[Collected data]
--------------------------------------------------

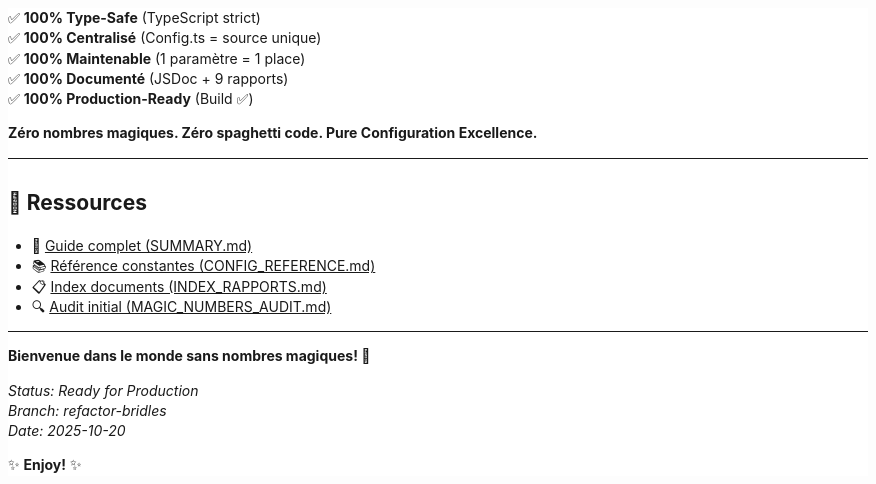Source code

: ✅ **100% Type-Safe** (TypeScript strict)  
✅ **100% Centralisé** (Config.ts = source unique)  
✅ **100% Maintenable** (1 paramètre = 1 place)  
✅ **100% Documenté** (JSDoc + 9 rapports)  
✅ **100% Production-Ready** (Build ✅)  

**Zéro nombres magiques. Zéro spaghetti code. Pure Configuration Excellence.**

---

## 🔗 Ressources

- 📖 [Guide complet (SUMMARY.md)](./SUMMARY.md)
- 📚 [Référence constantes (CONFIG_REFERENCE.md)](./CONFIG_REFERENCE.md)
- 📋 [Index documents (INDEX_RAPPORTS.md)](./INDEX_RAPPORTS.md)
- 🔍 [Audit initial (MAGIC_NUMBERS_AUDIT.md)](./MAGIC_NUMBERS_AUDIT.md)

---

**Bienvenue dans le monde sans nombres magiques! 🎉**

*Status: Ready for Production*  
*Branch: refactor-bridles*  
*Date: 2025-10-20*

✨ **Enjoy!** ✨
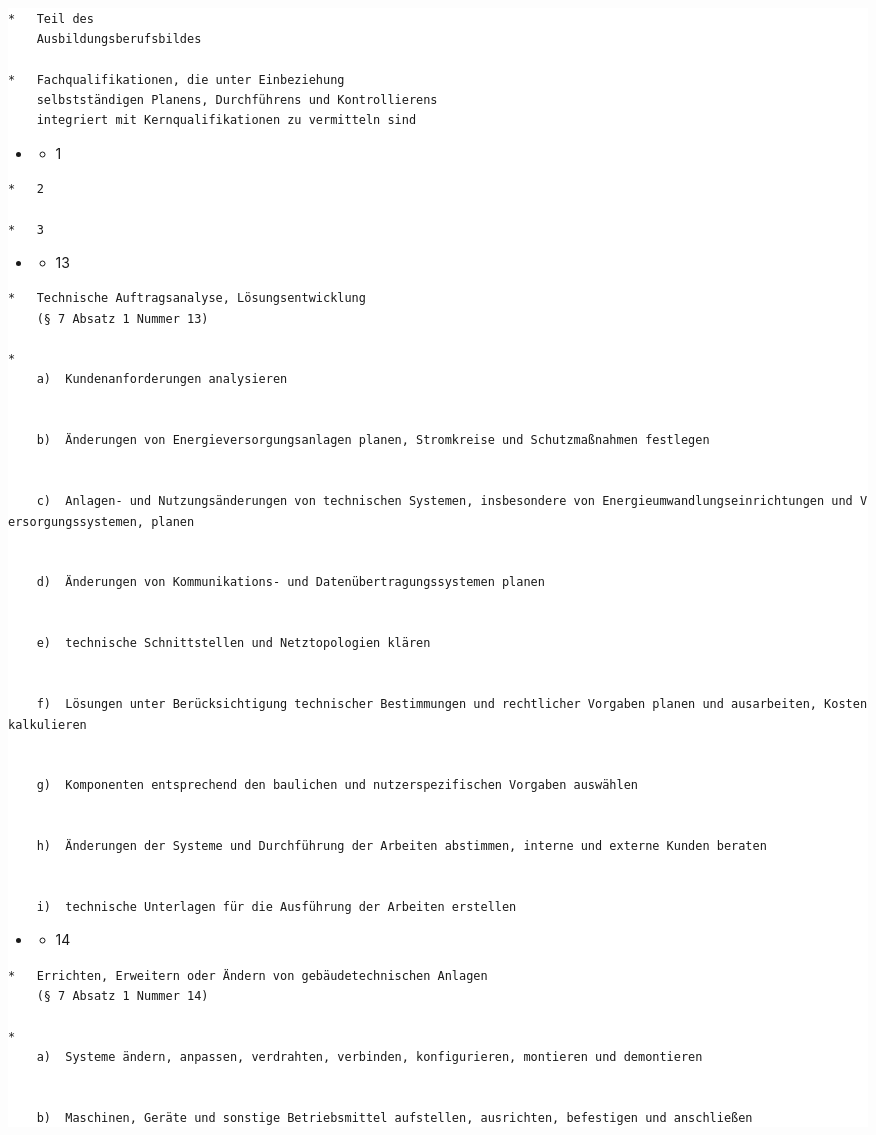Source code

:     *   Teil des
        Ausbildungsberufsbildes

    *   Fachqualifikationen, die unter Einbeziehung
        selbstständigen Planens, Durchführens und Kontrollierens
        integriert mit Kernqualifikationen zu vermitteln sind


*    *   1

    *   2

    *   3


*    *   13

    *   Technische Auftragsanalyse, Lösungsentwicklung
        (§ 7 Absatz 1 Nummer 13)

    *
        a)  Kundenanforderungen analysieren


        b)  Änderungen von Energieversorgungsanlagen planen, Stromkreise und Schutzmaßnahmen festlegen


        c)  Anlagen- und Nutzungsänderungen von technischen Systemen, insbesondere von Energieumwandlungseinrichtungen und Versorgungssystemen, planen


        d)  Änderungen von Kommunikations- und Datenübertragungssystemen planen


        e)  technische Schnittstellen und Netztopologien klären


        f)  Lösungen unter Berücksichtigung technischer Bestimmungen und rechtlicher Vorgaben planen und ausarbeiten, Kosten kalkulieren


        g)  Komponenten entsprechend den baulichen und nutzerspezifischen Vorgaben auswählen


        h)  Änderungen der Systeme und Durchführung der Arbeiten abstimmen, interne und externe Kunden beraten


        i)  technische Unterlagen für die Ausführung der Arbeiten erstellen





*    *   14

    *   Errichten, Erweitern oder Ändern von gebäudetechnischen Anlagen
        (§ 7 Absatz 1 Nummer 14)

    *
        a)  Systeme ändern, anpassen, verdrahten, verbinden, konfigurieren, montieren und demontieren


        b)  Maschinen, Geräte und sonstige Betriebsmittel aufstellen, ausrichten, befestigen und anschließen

--------------------------------------------------

▶ _TASK DETAILS_: Rewrite the lines beginning with the one that contains "Ready for Production*" and ending with the one that contains "und Versorgungssystemen, planen", substituting "Kundenwünsche" for "Kundenanforderungen" and changing nothing else. Leave the pictures out of your answer.

▶ _FINISHED TASK_:
*Status: Ready for Production*  
*Branch: refactor-bridles*  
*Date: 2025-10-20*

✨ **Enjoy!** ✨
Source code

:     *   Teil des
        Ausbildungsberufsbildes

    *   Fachqualifikationen, die unter Einbeziehung
        selbstständigen Planens, Durchführens und Kontrollierens
        integriert mit Kernqualifikationen zu vermitteln sind


*    *   1

    *   2

    *   3


*    *   13

    *   Technische Auftragsanalyse, Lösungsentwicklung
        (§ 7 Absatz 1 Nummer 13)

    *
        a)  Kundenwünsche analysieren


        b)  Änderungen von Energieversorgungsanlagen planen, Stromkreise und Schutzmaßnahmen festlegen


        c)  Anlagen- und Nutzungsänderungen von technischen Systemen, insbesondere von Energieumwandlungseinrichtungen und Versorgungssystemen, planen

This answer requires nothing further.